Мои мысли снова возвращаются к той красотке, что сидела рядом в моём грузовике, сегодня такой же растерянной, как и я. Чем дольше мы ехали вместе в комфортном молчании, чем дольше я вёл машину, тем меньше мне хотелось отпускать её, в отличие от того, что я чувствовал у бара.

Хотя она и загнала меня в угол самым худшим из возможных способов, её признание в саду не казалось наигранным. Она была слишком уязвима, чтобы всё это выдумать. Хотя я клялся себе, что никогда не дам ни единого интервью – независимо от того, как преуспеет моя музыка, – я чувствую, что хочу доверить ей объяснение, почему я не стану этого делать.

– Мам, если я и хочу, чтобы кто–то в мире это услышал, так это ты.

– Я понимаю, правда. Я справлюсь, – успокаивает меня мама, в то время как вода выкипает и за ней раздаётся характерное шипение. Не замечая и поглощённая разговором, она игнорирует его. Папа мгновенно приходит в движение, выключая огонь под обеими конфорками, затем плавно сдвигает кастрюлю в безопасное место, и его тихий смех прокатывается по кухне.

– Детка, ты не станешь Гордоном Рамзи сегодня вечером. Давай пощадим твою гордость.

Она не отводит от меня взгляда.

– Неважно, что случится, я горжусь тобой. Я знаю, какой ты невероятно талантливый, несмотря ни на что, ясно?

Я не могу сдержать улыбку.

– Спасибо, мамочка.

Папа бросает на меня своё фирменное неодобрительное выражение лица, но мама улыбается, и её влажные глаза сияют от гордости.

– Этот природный дар быть остряком – целиком моя заслуга, – с гордостью заявляет она папе.

– Давай не будем преувеличивать, присваивая себе все лавры, – парирует папа, открывая ящик, полный меню служб доставки, и бросая их на стойку. – Уверен, что–то ещё открыто.

– Это спагетти, – защищается мама, хмурясь на профиль папы. – Томаты из банки, мясо, специи и лапша, это не высшая математика.

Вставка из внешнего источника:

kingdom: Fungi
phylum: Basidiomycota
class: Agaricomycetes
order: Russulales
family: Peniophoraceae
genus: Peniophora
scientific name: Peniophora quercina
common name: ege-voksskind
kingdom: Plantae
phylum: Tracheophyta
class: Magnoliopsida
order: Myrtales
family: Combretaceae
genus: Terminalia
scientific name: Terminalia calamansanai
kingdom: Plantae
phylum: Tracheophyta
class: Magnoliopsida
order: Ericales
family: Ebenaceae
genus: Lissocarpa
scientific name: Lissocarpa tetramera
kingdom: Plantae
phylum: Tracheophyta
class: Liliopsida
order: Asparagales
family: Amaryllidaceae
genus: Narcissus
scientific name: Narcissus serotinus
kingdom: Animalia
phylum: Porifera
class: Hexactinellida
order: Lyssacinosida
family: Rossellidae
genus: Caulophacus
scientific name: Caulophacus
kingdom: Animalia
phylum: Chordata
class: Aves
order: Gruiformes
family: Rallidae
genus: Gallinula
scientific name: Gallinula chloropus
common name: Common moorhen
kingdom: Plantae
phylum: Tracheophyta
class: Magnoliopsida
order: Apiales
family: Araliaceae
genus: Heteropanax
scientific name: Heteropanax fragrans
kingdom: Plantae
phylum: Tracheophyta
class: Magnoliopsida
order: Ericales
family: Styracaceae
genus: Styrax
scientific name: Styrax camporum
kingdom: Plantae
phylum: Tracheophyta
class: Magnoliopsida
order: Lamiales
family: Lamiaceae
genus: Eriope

– Скажи это своему готовому блюду, – ворчит папа, пока запах горелого соуса начинает заполнять воздух. Мама улавливает его, и её лицо вытягивается.

– Ты меня отвлекал.

– Детка, смирись, ты никогда не станешь кулинаром.

– Только если ты смиришься с тем, что никогда не станешь механиком, и уберёшь этот кусок дерьма из нашего гаража.

– Я над этим работаю, – защищается он.

– Прошло уже восемь месяцев, – упрекает она. – Ты до сих пор даже не завёл двигатель, и я позабочусь, чтобы он никогда не завёлся. Ты не поедешь на грёбаном мотоцикле. Эта фаза твоей жизни закончилась. Окно закрыто.

Папа молчит – его версия «посмотрим» написана на лице, и я не могу не наблюдать за ними двоими, пока мои мысли снова возвращаются к Натали.

Между нами сегодня что–то изменилось – с момента нашей враждебной встречи и до того, как я высадил её у отеля. Хотя мы совершенно чужие люди, я чувствовал себя так же обнажённо и уязвимо, наблюдая за ней. Даже когда она пыталась защитить свою репутацию, я ощущал какую–то внутреннюю надломленность в ней и улавливал её по крупицам. Как ни странно, мне захотелось показать ей красоту в этих изломах и помочь ей осмыслить их, чем бы они ни были.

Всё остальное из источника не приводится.